▶ Problem details
Gather every line in the items below that contains the string "engineer", and copy each one in full.

=====

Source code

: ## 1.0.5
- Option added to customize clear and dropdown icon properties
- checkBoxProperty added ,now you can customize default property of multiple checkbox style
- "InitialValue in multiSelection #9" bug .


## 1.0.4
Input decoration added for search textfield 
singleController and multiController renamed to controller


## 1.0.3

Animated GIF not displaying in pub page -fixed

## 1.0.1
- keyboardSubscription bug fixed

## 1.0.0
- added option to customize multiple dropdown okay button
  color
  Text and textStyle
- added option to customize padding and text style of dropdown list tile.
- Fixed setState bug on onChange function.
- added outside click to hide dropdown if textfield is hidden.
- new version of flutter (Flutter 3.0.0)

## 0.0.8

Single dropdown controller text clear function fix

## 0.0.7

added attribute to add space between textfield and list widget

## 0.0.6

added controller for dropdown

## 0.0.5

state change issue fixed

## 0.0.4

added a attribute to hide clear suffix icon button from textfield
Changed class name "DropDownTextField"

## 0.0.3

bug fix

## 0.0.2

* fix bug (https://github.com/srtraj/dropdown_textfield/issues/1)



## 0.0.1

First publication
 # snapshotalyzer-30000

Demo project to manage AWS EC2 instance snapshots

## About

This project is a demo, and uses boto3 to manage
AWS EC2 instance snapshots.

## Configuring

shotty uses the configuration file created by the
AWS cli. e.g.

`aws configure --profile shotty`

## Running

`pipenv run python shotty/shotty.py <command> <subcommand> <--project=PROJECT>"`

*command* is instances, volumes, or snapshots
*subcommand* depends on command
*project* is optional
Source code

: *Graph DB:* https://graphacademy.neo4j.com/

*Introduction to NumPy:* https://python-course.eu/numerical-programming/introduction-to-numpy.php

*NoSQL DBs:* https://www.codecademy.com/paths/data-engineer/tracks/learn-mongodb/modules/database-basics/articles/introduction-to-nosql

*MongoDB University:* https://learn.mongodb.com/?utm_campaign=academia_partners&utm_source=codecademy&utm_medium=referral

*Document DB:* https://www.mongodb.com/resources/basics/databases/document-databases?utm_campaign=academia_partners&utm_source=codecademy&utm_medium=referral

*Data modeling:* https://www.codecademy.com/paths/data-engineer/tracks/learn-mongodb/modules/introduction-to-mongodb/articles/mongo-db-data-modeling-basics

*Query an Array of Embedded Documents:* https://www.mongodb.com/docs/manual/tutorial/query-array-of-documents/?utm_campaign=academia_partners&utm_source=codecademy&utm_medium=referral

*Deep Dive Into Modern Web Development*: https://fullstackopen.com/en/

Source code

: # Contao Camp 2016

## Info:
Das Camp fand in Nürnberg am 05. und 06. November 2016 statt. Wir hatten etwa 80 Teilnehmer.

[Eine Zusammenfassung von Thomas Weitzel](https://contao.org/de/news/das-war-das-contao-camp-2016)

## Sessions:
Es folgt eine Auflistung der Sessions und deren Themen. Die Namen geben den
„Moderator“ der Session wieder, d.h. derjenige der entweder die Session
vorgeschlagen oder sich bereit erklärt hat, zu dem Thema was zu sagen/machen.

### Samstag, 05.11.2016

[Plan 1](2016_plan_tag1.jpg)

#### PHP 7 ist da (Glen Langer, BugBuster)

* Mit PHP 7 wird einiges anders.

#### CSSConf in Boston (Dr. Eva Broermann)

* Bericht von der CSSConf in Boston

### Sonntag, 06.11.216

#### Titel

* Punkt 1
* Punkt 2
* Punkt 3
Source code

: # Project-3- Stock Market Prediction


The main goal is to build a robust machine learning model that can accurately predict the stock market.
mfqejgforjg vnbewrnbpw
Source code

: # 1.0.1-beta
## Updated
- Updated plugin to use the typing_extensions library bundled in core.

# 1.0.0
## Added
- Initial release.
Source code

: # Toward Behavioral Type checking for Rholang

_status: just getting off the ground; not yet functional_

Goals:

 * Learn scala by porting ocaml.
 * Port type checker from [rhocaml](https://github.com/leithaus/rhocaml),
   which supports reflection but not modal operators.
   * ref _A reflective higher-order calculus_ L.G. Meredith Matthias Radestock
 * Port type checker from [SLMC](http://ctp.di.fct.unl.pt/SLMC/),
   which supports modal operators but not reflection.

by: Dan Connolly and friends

=====

▶ Response to the exercise
*NoSQL DBs:* https://www.codecademy.com/paths/data-engineer/tracks/learn-mongodb/modules/database-basics/articles/introduction-to-nosql
*Data modeling:* https://www.codecademy.com/paths/data-engineer/tracks/learn-mongodb/modules/introduction-to-mongodb/articles/mongo-db-data-modeling-basics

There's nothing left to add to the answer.